# Have you ever driven another Rideshare driver that didn't tip you?



## dfscerp (May 27, 2018)

Just wondering what you guys think of another Rideshare driver riding with you and not tipping you. I have made it a practice to always tip. Most Rideshare drivers will tell you that they also drive so for me on those rare occasions when they don't give a tip I'm kind of surprised. I've noticed that whenever I get passengers who are in the service industry they are more likely to tip then civilians.


----------



## pizzaladee (May 23, 2018)

I’ve had several fellow drivers. Most have tipped, although not very generously, usually $2. Took one last night and got $0.


----------



## SinTaxERROR (Jul 23, 2019)

Rideshare drivers that have identified themselves to me as driving for Uber or Lyft during the trip have always tipped me.

Usually if I am crossing paths with other drivers it is because I am taking them to or from a detailing shop after a vomit disaster the night prior.


----------



## Gtown Driver (Aug 26, 2018)

Pretty sure that Lyft driver that asked me why my rating was so high didn't tip me. She was very nice, but no tip


----------



## SFOspeedracer (Jun 25, 2019)

I also have never come across another driver who didn’t tip, id like to say I probably would be surprised if one didn’t


----------



## Uber's Guber (Oct 22, 2017)

dfscerp said:


> Have you ever driven another Rideshare driver that didn't tip you?


Yeah, but Rideshare was actually his _"full-time career"_.... he couldn't afford to tip.


----------



## Brunch (Nov 4, 2016)

Yup, there was a family and both adults drove part time. They said that it was a requirement since everything was so expensive in California. They managed to tell me all of that on a short two mile trip from Jack in the Box to their hotel.


----------



## MiamiUberGuy5 (Feb 20, 2019)

dfscerp said:


> Just wondering what you guys think of another Rideshare driver riding with you and not tipping you. I have made it a practice to always tip. Most Rideshare drivers will tell you that they also drive so for me on those rare occasions when they don't give a tip I'm kind of surprised. I've noticed that whenever I get passengers who are in the service industry they are more likely to tip then civilians.

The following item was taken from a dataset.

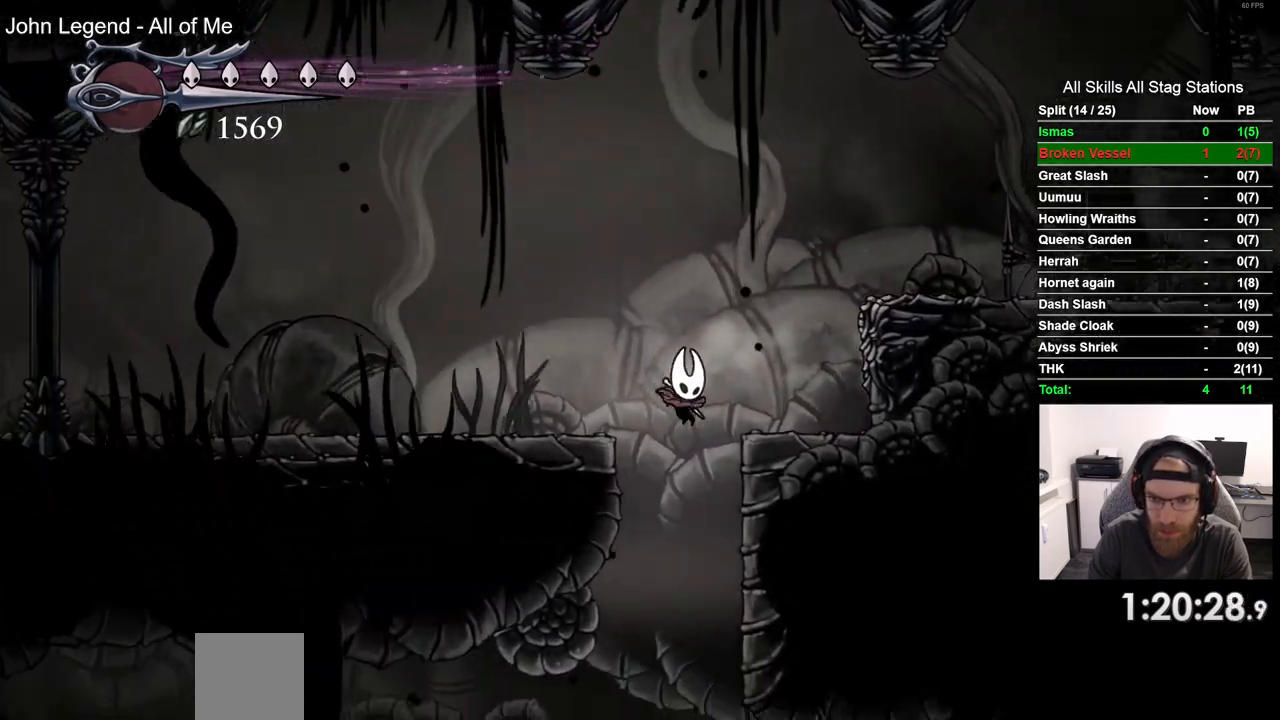
{"dt_ms": 500, "buttons": ["DPAD_RIGHT"], "left_stick": "center", "right_stick": "center", "events": []}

Yes. An elderly gentleman that was trying to tell me to join his "insurance sales team" and he wanted my phone number.. Said he was a former driver. I half believed him but could have been a lie to get me to join his marketing scam

Also another driver was telling me how hard it was driving in Miami.. He did it part time. Didn't tip even though he knows this market is tough. What a piece of shtt


----------



## OldBay (Apr 1, 2019)

50 / 50


----------



## doyousensehumor (Apr 13, 2015)

Here I think it is one out of 3 that tip. 
Most of them only been driving for a couple of months. They almost always gloat how great the flexibility is or how much money they make.


----------



## sheonlydrivesdays (May 25, 2019)

I've driven at least four people who said they also drive for U/L and none of them tipped me. I found it so strange. I also drove a guy who told me he drives a taxi for a living - he didn't tip either.


----------



## W00dbutcher (Jan 14, 2019)

Every know driver has tipped me..... I also do the same, but I don't tell them till the end of the ride. Also suggest ways to improve the experience if they care to listen after the end of a trip.


----------



## rideshareMN (Jan 25, 2017)

the worst case I've had was a 77-mile trip with non-stop great convo from a fellow driver flying in to MSP from the Carolinas for his regular job...he said he would tip me $40 in the app since I was carrying him out of the service area (he seemed eternally grateful that I gave him a ride, he said the 3 previous drivers all refused when they saw where he was going) -- as it turned out, the worthless SOB stiffed me; which led me to believe that anyone from the Carolinas is a worthless liar


----------



## Illini (Mar 14, 2019)

Every pax who told me that they currently drive has tipped me, but I've had several pax who used to be drivers, or has a spouse that drives. For those, I get tips maybe 50% of the time.


----------



## mbd (Aug 27, 2018)

Gtown Driver said:


> Pretty sure that Lyft driver that asked me why my rating was so high didn't tip me. She was very nice, but no tip


All drivers have a 4.9 and 5
Pax with low ratings - eventually it becomes pax with just a name .. and no ratings shown .


----------



## Invisible (Jun 15, 2018)

The f/t U/L drivers have tipped me, as well as the former drivers. But some of the p/t drivers haven’t, and they have f/t jobs outside of R/S.


----------



## raisedoncereal (Jun 5, 2019)

The 3 times I recall of a r/s driver who identified themselves as such, none tipped.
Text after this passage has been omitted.